### Prompt a
According to the page on the Nuclear South Bird's Head languages, how many languages belong to this family?

### Page excerpt
BEGIN

- Geographic distribution: Bird's Head Peninsula, Indonesian Papua
- Linguistic classification: ? Trans–New Guinea? Berau Gulf? South Bird's HeadNuclear South Bird's Head; ; ;

Language codes
- Glottolog: sout1516

= Nuclear South Bird's Head languages =

Language family of western New Guinea

The Nuclear South Bird's Head, Core South Bird's Head or East South Bird's Head languages form a small language family of western New Guinea. They either form part of a wider South Bird's Head language family, or may be an independent language family if not related to the Inanwatan and Konda–Yahadian languages.

==Languages==
There are six languages:

- East South Bird's Head
  - Kais (Kampong Baru)
  - Iwaro–Kaburi
    - Kaburi (Awe–Mareno)
    - Puragi (Iwaro)
  - Kokoda–Arandai
    - Kokoda (Tarof, Kasuweri)
    - Arandai
      - Kemberano (Weriagar, Barau)

END

(Data entries)
BEGIN

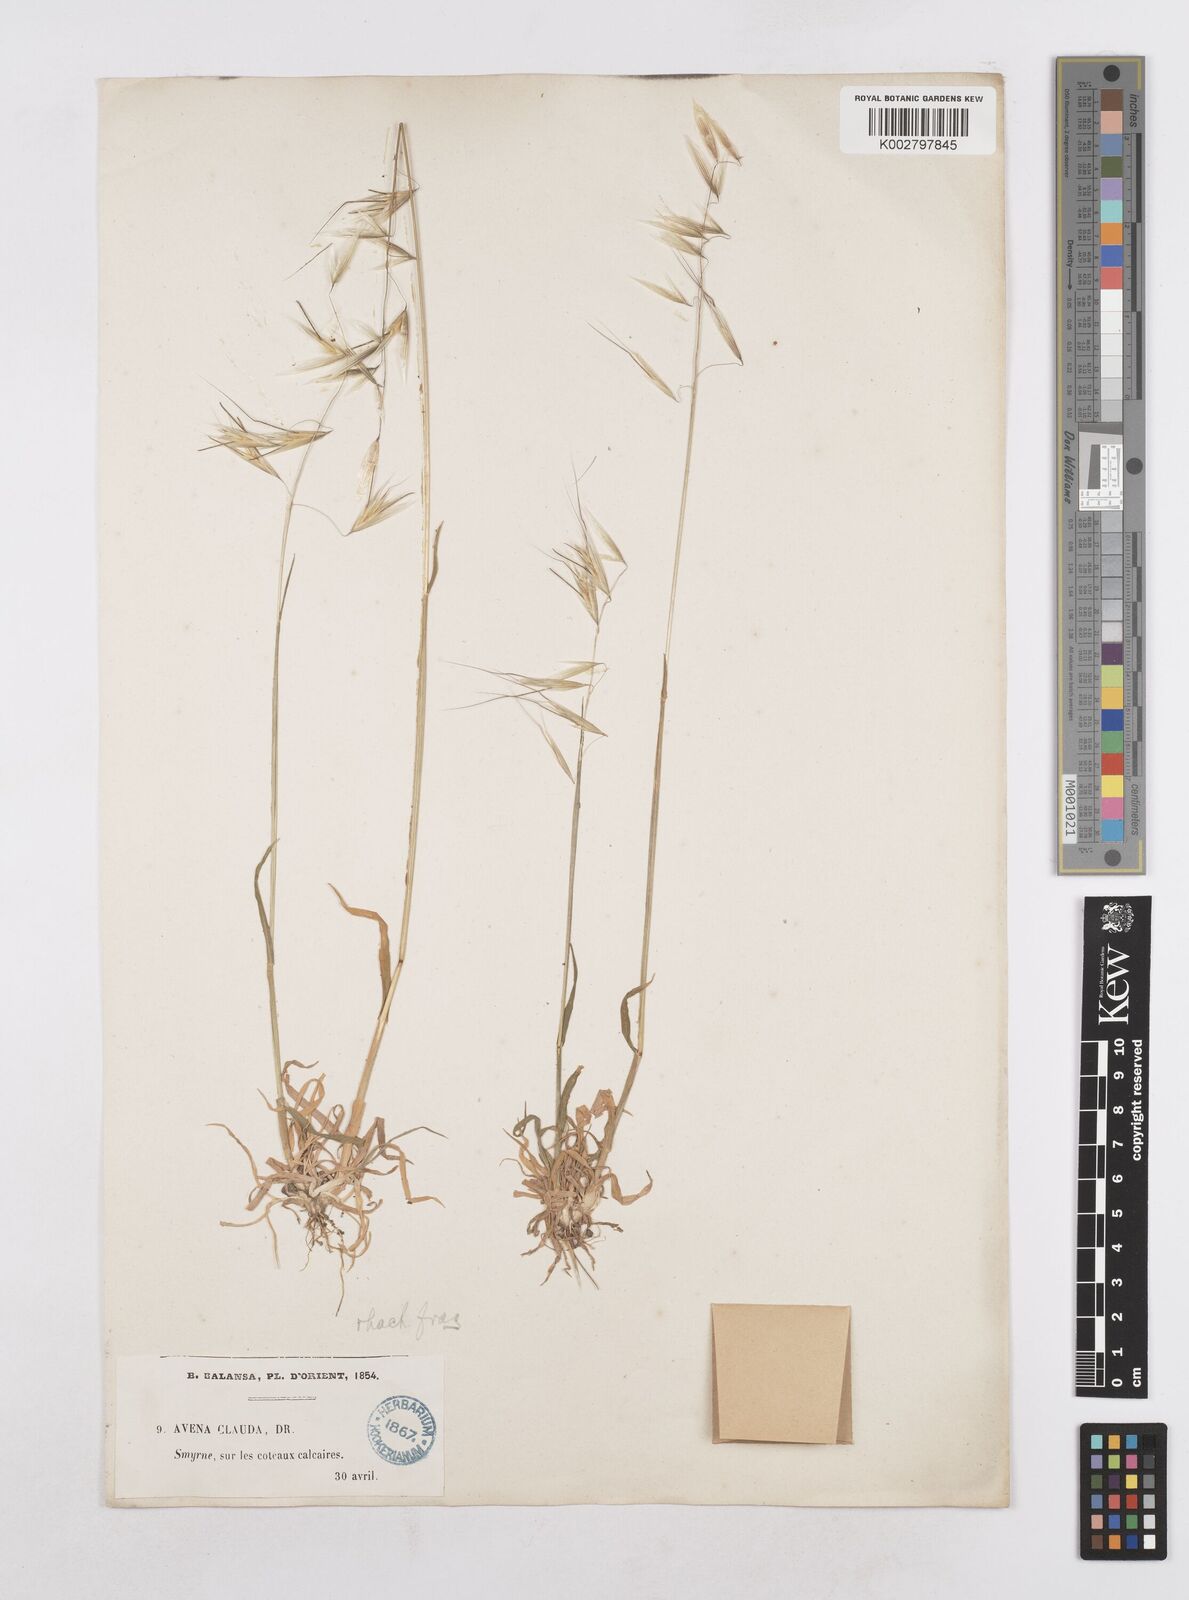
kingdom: Plantae
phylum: Tracheophyta
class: Liliopsida
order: Poales
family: Poaceae
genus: Avena
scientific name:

END

### Prompt b
Reproduce every line of the natural history records verbatim, leaving out the pictures.

### Complete answer a
Six.

### Complete answer b
kingdom: Plantae
phylum: Tracheophyta
class: Liliopsida
order: Poales
family: Poaceae
genus: Avena
scientific name:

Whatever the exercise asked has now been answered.